Please print every record exactly as it stands, leaving out the pictures.
═══ Material provided ═══
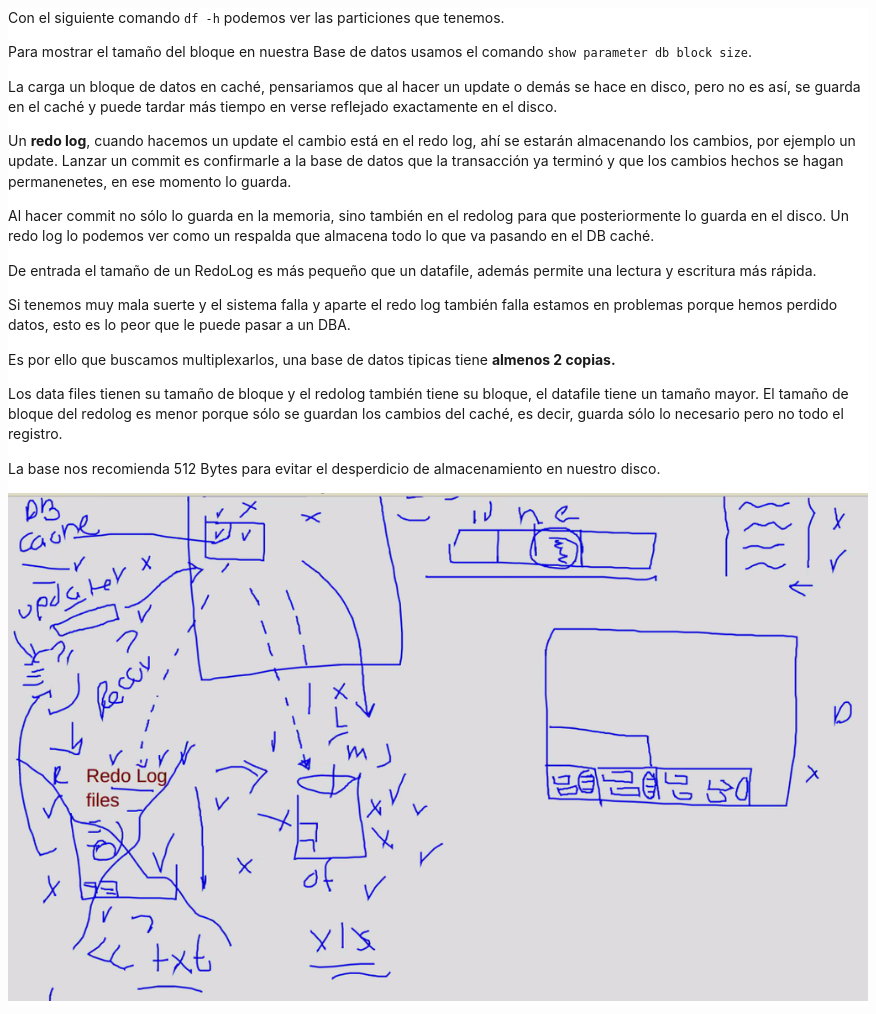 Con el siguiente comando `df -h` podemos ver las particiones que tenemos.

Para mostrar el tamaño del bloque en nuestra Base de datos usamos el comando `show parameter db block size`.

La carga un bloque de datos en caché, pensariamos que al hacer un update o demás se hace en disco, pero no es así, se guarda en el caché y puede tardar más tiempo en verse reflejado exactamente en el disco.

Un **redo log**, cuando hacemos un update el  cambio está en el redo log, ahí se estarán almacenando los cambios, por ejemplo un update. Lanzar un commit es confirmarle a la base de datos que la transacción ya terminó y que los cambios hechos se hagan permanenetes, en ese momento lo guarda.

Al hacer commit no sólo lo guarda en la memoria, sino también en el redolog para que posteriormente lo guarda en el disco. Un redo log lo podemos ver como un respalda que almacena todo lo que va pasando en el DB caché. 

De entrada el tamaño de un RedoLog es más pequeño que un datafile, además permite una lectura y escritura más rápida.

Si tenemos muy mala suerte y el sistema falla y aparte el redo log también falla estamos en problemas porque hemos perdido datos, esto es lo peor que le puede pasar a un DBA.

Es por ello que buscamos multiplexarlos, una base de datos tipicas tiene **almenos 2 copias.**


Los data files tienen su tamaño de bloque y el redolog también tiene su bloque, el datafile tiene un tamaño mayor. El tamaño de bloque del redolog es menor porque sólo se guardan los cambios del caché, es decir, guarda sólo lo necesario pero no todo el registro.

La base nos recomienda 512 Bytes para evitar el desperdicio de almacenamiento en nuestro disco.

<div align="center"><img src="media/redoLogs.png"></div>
═══
Solution for this exercise
 Con el siguiente comando `df -h` podemos ver las particiones que tenemos.

Para mostrar el tamaño del bloque en nuestra Base de datos usamos el comando `show parameter db block size`.

La carga un bloque de datos en caché, pensariamos que al hacer un update o demás se hace en disco, pero no es así, se guarda en el caché y puede tardar más tiempo en verse reflejado exactamente en el disco.

Un **redo log**, cuando hacemos un update el  cambio está en el redo log, ahí se estarán almacenando los cambios, por ejemplo un update. Lanzar un commit es confirmarle a la base de datos que la transacción ya terminó y que los cambios hechos se hagan permanenetes, en ese momento lo guarda.

Al hacer commit no sólo lo guarda en la memoria, sino también en el redolog para que posteriormente lo guarda en el disco. Un redo log lo podemos ver como un respalda que almacena todo lo que va pasando en el DB caché. 

De entrada el tamaño de un RedoLog es más pequeño que un datafile, además permite una lectura y escritura más rápida.

Si tenemos muy mala suerte y el sistema falla y aparte el redo log también falla estamos en problemas porque hemos perdido datos, esto es lo peor que le puede pasar a un DBA.

Es por ello que buscamos multiplexarlos, una base de datos tipicas tiene **almenos 2 copias.**


Los data files tienen su tamaño de bloque y el redolog también tiene su bloque, el datafile tiene un tamaño mayor. El tamaño de bloque del redolog es menor porque sólo se guardan los cambios del caché, es decir, guarda sólo lo necesario pero no todo el registro.

La base nos recomienda 512 Bytes para evitar el desperdicio de almacenamiento en nuestro disco.

<div align="center"><img src="media/redoLogs.png"></div>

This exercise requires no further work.